I went with the craigslist route and it didn't went well as I have expected. I received tons of spam and just ended up with me taking off my listing.


----------



## wormil (Jan 7, 2008)

I posted ads on CL for a few months and got nothing but aggravation... either competitors price shopping or lowballers wanting something for nothing. CL has been terrible for selling in general, people never show up or email me dozens of times but never buy. 

Even trying to buy stuff is aggravating, my pet peeve is people who do not want to give you their address or phone #... how the heck am I supposed to come pick up the item if you won't give me an address!?! I'm fine with meeting somewhere else. One guy would only give me a street intersection and only emailed it a couple hours before we arranged to meet (even though we had been emailing for days) but I had already left the house; then he emailed me all in a rage because I didn't show up. Once I drove 40 miles to buy something at an arranged time and the woman wasn't home.


----------



## losttrail (Apr 11, 2011)

I have gotten some good orders from my Craigslist ad. Just make sure you collect your money or at least a hefty deposit upfront.


----------



## Fenrir (Mar 13, 2012)

Ever since the Craigslist diamond murder people won't usually give an address, which, honestly, is the smart thing to do. I think some people read "don't give out your residential phone number" (which can be easily reverse-traced for address) to mean "don't give out _any_ phone number" (use a cell phone!). Of course if your cell phone is set up to display your name as caller ID instead of just "Wireless Caller" then they can still get your home address (which is a good reason not to do this). Craigslist is inherently unsafe, both from a scammer and a robber point of view.


----------



## Naptime (May 19, 2011)

i'm a business. my address & phone number being on craigslist, is no different than it being in the paper, the phone book, Google search, Facebook, etc...
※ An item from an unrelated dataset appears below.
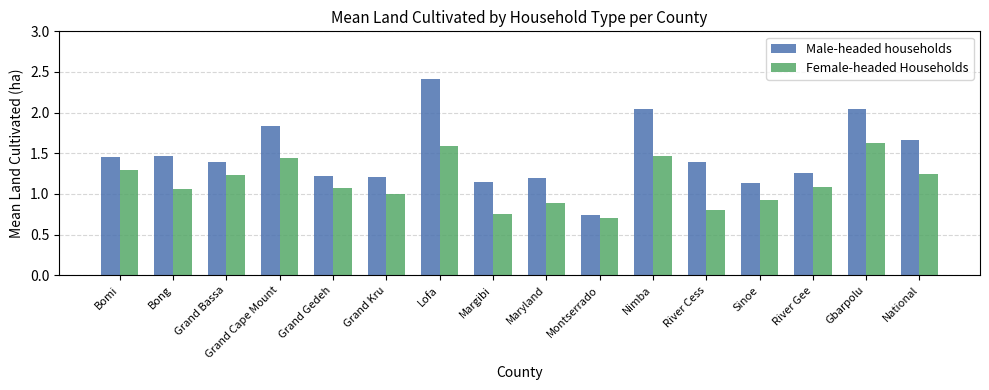

At how many categories does at least one series exceed 1?

15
one way to avoid spam is to not display your actual email address. i did that in the beginning and got every spam or fishing scam there was.
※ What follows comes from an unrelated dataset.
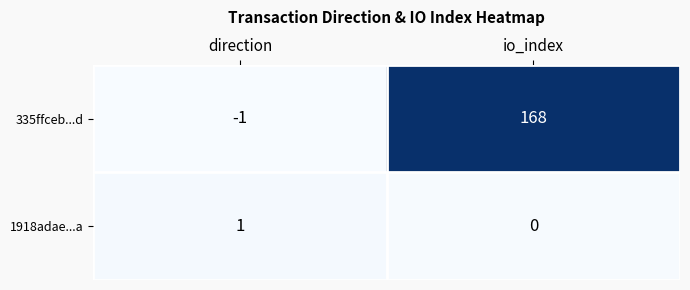

What is the difference between the highest and lowest values at direction?

2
now i only use the anonymous email provided.


competitors price shopping, low ballers, people who want everything for nothing, are part of the territory, they'll never go away. regardless of where you advertise.

using craigslist for business, comes with a whole different set of rules than trying to sell that old bicycle pump in your garage, or the wii that your kids never play.


----------



## rosijohnson79 (Apr 8, 2012)

I never ordered anything on Craigslist, but for some strange reason I don't trust Craigslist. Lots of creepy people.


----------



## FatBoi (Feb 11, 2012)

I've had nothing but a bad time with CL. Everybody on there is way cheaper than me anyway. And the only people that call are price shoppers and low ballers. The only thing CL is good for is to get cheap equipment.


----------



## printingray (Apr 4, 2012)

For which purpose you want to submit ad there ? for marketing? Craigslist posting is the best way to market your business or site !


----------



## Padhart Designs (May 23, 2012)

No, all I get is emails requesting me to go on another site and sign up for "more" business with "more" people.


----------



## SouthernSwag (May 22, 2012)

Bad publicity is still publicity. You take a few bads to get a few goods. I will continue to use craigslist, under cut and print from the garage.


----------



## ryan barker (Jul 21, 2011)

under-cutting is bad business. bad for the industry and usually bad for the person when and if they ever decide to become real business owners. frankly, under-cutters are what i would expect to find on craigslist anyway for the most part. where i'm at (dayton, oh), there is no lack of screen printers, yet not a one of them need advertise, people will find the legit shops.


----------